Cultura

La crisi del Covid, occasione persa per cambiare il mondo

La crisi del Covid, occasione persa per cambiare il mondoParticolare dalla copertina del libro di Xavier Tapies "La street art ai tempi del coronavirus", pubblicato da L'Ippocampo

L'indagine «Immaginare l’inimmaginabile», di Jaime D’Alessandro, per Bollati Boringhieri. Una riflessione sulla chance perduta per ripensare il modo di lavorare, di spostarsi, di consumare e abitare, in una fase in cui sono state messe in pratica innovazioni a una velocità impensabile nella cosiddetta «normalità» che poi sono state sottoposte a frenate o tentativi di inversione di rotta

Pubblicato circa un anno faEdizione del 10 agosto 2023

C’era una volta il futuro. È accaduto nei giorni e nei mesi del grande lockdown. A quel tempo, al di là della conta delle vittime del Covid, e in parallelo alla ricerca sui vaccini, si è sviluppato un dibattito intenso sull’insostenibilità del modello di sviluppo che ha prodotto l’irruzione sulla scena di una simile pandemia, sugli effetti del confinamento sociale sui legami sociali e sulle modalità del lavoro e della socialità, sul nuovo mondo che sarebbe scaturito una volta sconfitto il virus. Almeno in apparenza, il neoliberismo avrebbe dovuto essere una delle vittime del coronavirus visto che tutti i suoi pilastri, a partire dall’austerità e dalla deregulation, erano stati messi in discussione perfino dai governi che improvvisamente scoprivano le qualità dello stato sociale e della regolamentazione.

IN QUEI GIORNI sembrava che il virus stesse riscrivendo la nostra immaginazione: «ciò che sembrava impossibile è diventato pensabile», come ebbe a scrivere sul New Yorker, lo scrittore di fantascienza Kim Stanley Robinson, inventore di apocalittici scenari futuri, noto soprattutto per la sua trilogia di Marte. «Forse, tra qualche mese – aggiungeva – , torneremo a una qualche versione della vecchia normalità. Ma questa primavera non sarà dimenticata».

Due anni dopo, invece, l’ordine neoliberale è alle prese con quella che viene chiamata la «policrisi», una serie di shock che si alimentano a vicenda, le leggi di bilancio hanno recuperato le logiche feroci di prima del Covid e quella breccia di immaginazione sembra essere stata chiusa.

Tuttavia quel dibattito pubblico in modalità «a distanza», quelle riflessioni di fronte a scenari inediti per l’intero pianeta, hanno il pregio di aprire un focus non banale sul futuro, di sottrarlo a suggestioni apocalittiche e restituirlo alla possibilità di una progettazione partecipata. «Non è mai esistita un’epoca nella quale il futuro ha avuto un tale peso. È diventato un elemento costante del presente, invadendo la quotidianità di miliardi di persone», scrive Jaime D’Alessandro in Immaginare l’inimmaginabile. Cronache dell’anno che avrebbe potuto insegnarci tutto (Bollati Boringhieri, pp. 128, euro 14) un volumetto agile che ha il merito di riprendere e riordinare quel tipo di ragionamenti con la «giusta distanza» dai giorni in cui sono stati elaborati.
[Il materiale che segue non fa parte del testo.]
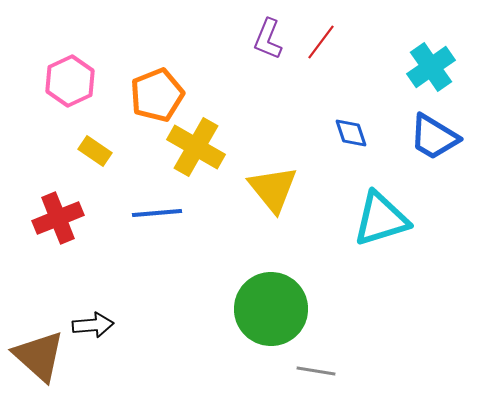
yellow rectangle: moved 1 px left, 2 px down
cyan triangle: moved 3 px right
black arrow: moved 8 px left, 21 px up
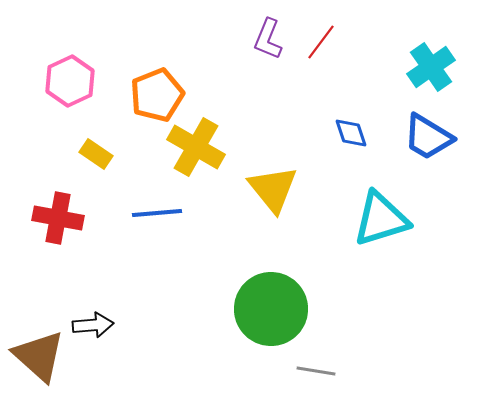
blue trapezoid: moved 6 px left
yellow rectangle: moved 1 px right, 3 px down
red cross: rotated 33 degrees clockwise
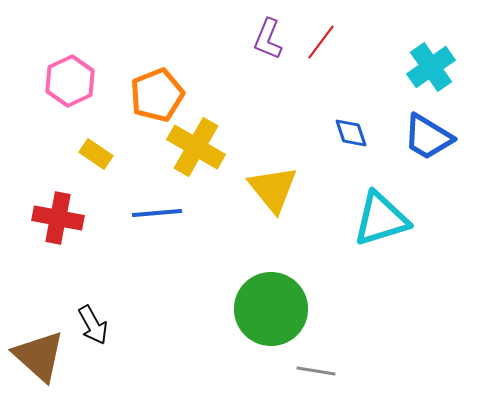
black arrow: rotated 66 degrees clockwise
Non è affatto un’antologia: D’Alessandro, firma di punta su Repubblica per ciò che riguarda tecnologie, videogame e culture digitali, prova a forzare l’opera di rimozione «tanto veloce quanto profonda» rielaborando dati, articoli e voci raccolte nell’anno più extra-ordinario che i viventi ricordino e in cui sembrava si potesse ripensare il modo di lavorare, di spostarsi, di consumare e abitare, in cui vennero messe in pratica innovazioni a una velocità impensabile nella cosiddetta «normalità» che poi sono state sottoposte a frenate o tentativi di inversione di rotta.
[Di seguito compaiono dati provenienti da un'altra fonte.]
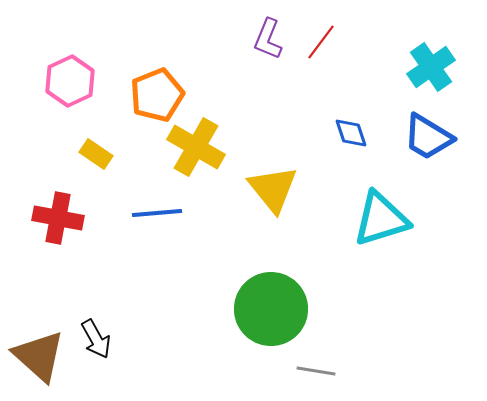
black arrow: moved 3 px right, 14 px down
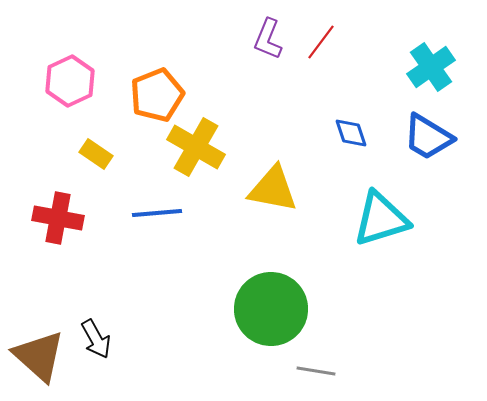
yellow triangle: rotated 40 degrees counterclockwise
LA BRECCIA OPERATA dal lockdown nelle routine produttive e quotidiane viene letta dall’autore nei termini di un’occasione perduta, di una «crisi sprecata» perché le domande aperte dalla pandemia sono tutt’altro che risolte e vengono riformulate di continuo dall’incalzare della crisi climatica con cui il coronavirus è in stretta connessione.

D’altra parte, già molto prima dell’emergenza sanitaria il neoliberismo ha preso l’abitudine di promettere di superare le proprie crisi attraverso «riforme», digitali o ecologiche, che non sono altro che modalità di disciplinare e sottomettere i ranghi del lavoro, comprimendo salari e diritti mentre si perpetua il saccheggio della natura grazie a operazioni di greenwashing (una perversione dell’inimmaginabile) sempre più raffinate, come dimostra la campagna acquisti delle Sette sorelle tra le fila degli influencer.